Like E-Mail, Only Faster
Corporate clients may have policies to address Internet activities like e mailing and downloading, but that’s not enough, says Denver lawyer Monique Tuttle. A completely effective policy, she advises, must cover instant messaging–fast becoming a headache for employers.
Instant messaging works like e-mail but is even faster. Information is exchanged at real time speeds because of software that uses minimal bandwidth and lacks add ons like storage capacity. Yet the potential for employer liability remains, Tuttle says.
Many corporate clients are unaware that instant messaging is going on at their offices, says Nancy Flynn, executive director of the ePolicy Institute in Columbus, Ohio. With new clients, Flynn’s first order of business is to conduct a sweep of the corporate computer system. The results, she says, never fail to surprise: Generally, 50 percent or more of employees turn out to be using instant messaging or other software to communicate with co workers, business associates, friends and relatives. “There’s a real technology disconnect between what senior management thinks employees are doing,” Flynn says, “and what employees … are really doing.”

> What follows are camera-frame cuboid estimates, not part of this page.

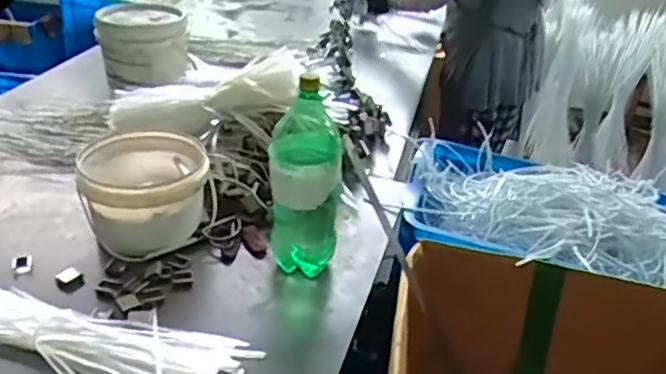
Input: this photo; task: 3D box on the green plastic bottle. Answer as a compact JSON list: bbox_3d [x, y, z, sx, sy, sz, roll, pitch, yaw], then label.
[{"bbox_3d":[-0.043,-0.003,1.013,0.105,0.305,0.106,3,29,-1],"label":"green plastic bottle"}]

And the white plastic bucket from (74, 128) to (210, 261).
[{"bbox_3d":[-0.316,0.014,1.118,0.203,0.128,0.204,3,29,-2],"label":"white plastic bucket"}]

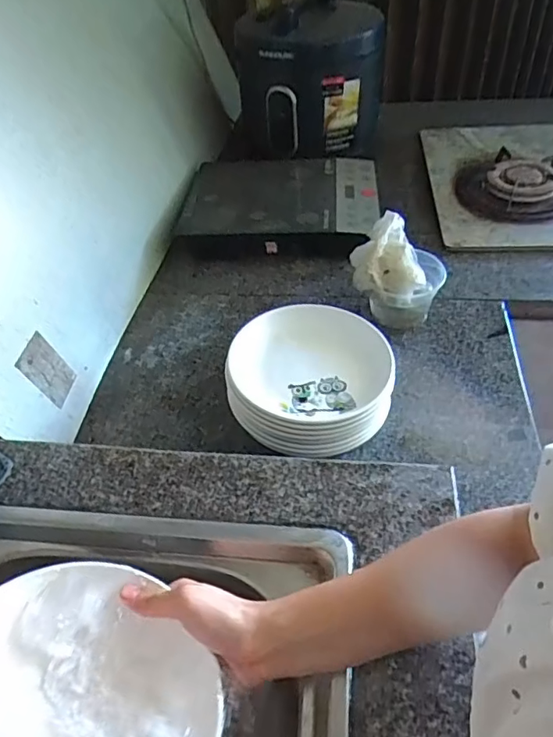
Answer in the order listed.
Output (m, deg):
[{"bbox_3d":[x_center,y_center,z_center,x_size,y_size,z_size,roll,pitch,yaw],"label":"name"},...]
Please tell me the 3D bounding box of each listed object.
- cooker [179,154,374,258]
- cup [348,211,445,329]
[{"bbox_3d":[0.007,-0.327,1.027,0.368,0.069,0.314,3,48,8],"label":"cooker"},{"bbox_3d":[0.178,-0.140,0.792,0.129,0.133,0.103,14,50,18],"label":"cup"}]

Customizing Policy Content
Getting a policy for electronic communications is not difficult. The Electronic Communications Compliance Council, a nonprofit educational group studying electronic communications issues, has a policy available for free download on its Web site (www.TE3C.org) through June. Customizing a policy to protect a specific company, however, requires a bit more effort.
Tuttle says an electronic communications policy could be written broadly enough to include emerging technologies. But she says it is safer to be as specific as possible, and simply update as needed.

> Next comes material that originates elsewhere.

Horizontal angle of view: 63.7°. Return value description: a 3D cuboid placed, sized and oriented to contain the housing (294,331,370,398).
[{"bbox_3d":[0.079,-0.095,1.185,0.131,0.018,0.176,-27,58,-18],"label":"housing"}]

When it comes to the nuts and bolts of the policy, companies should decide the level of network security to apply to communications, including access controls like passwords and encryption. They also should decide how much they want to monitor their employees’ communications and what sort of penalties they want for abuses.

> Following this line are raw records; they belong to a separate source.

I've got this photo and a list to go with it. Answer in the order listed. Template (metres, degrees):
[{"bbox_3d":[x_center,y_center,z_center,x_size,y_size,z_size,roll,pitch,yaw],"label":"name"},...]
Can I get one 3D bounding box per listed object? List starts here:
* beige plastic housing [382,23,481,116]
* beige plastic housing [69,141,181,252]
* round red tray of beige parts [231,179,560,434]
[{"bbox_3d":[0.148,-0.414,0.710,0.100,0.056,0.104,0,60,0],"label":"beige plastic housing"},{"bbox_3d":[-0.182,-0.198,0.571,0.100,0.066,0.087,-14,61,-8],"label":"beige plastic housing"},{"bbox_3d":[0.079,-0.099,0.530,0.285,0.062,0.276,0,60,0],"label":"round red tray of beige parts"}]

These decisions shouldn’t be made in a vacuum, says Priscilla Emery, chairwoman of the Electronic Communications Compliance Council. “The IT department, legal, records management, compliance and human resources all need to be involved to decide what’s permissible.”
Records retention is a crucial part of any policy. If a company allows instant messaging, which deletes messages as soon as a computer is turned off, it may need to use business class instant messaging software that can archive the messages. Otherwise, a company has no record if something said in an instant message winds up in court. Microsoft and Yahoo sell business versions of their instant messaging software, which includes security and archiving abilities not found in consumer versions.
Once a new policy is in place, employers must make sure employees realize it’s there. A simple notice to that effect, it seems, is not enough. According to a 2004 Massachusetts district court opinion, sending an e mail notification to employees is inadequate because there’s no way to know whether the employee actually read the e mail or the policy. A better practice, said the court, was to require employees to acknowledge they had read the message, either by clicking on a link or signing a document to that effect. Campbell v. General Dynamics Government Systems Corp., 321 F. Supp. 2d 142.
But experts agree that having a policy is pointless unless it’s enforced. “Typically, what we’re seeing is that firms don’t have a policy in place, and even if they do, it’s not enforced,” says Paul Chen of Fortiva, an electronic media archiving company in Greenwich, Conn. “If you don’t enforce a policy, it’s as good as not having one at all.”